A scream of rage from Ivy, who proceeds to roll on the floor in violent hysterics. Such scenes as these are of frequent occurrence, but Mr. Noble has seldom spoken his mind so plainly, especially on the subject of his mother-in-law. There is no telling what might have happened, for Mrs. Cleveland looks furious enough to spring upon the offender and rend him limb from limb, but at this moment there appears upon the scene a messenger with one of those yellow-covered envelopes which carry joy or sorrow to so many hearts.

"A telegram," Mr.
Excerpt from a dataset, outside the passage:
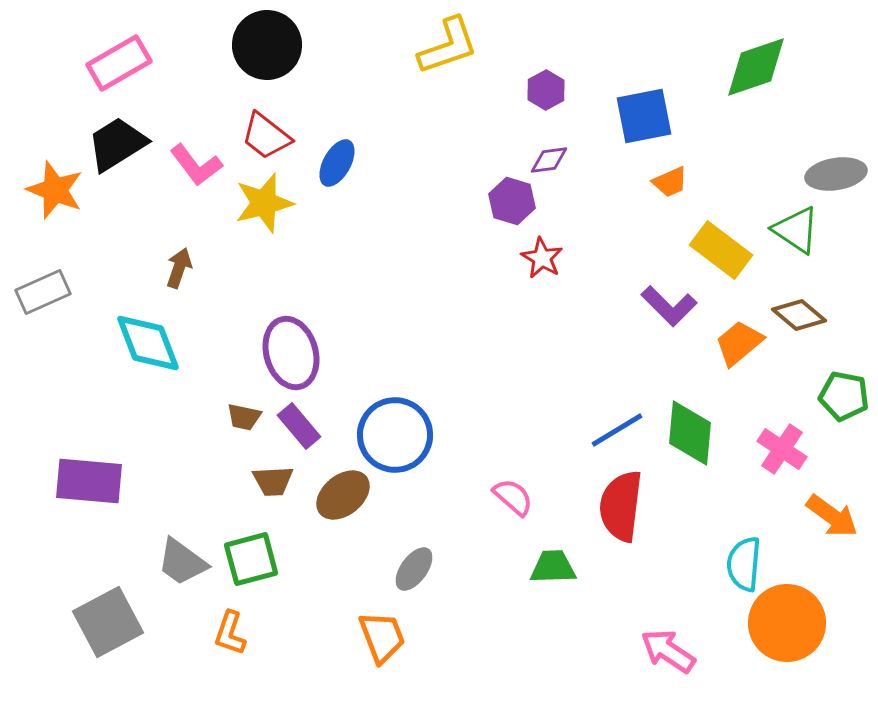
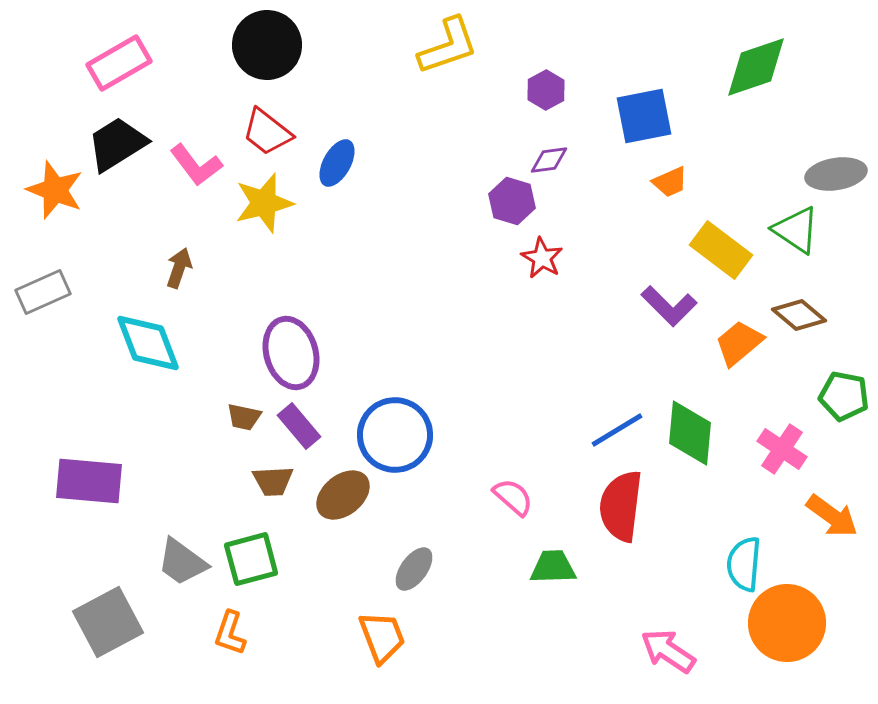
red trapezoid at (266, 136): moved 1 px right, 4 px up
Noble exclaims, and tears it hurriedly open.

As he reads, a look of sorrow, strangely blended with relief, comes out upon his features. His wife, forgetful of her sham hysterics, springs up and regards him, intently.

"A telegram! From whom? And what does it mean?" she exclaims.

"It is from my lawyer," Mr. Noble answers, bitterly, "and it means that the devil takes care of his own so well that you will be able to gratify your latest whim. My uncle is dead and has left me his whole fortune."

"Glorious news!" Mrs. Cleveland and her daughter echo with one accord.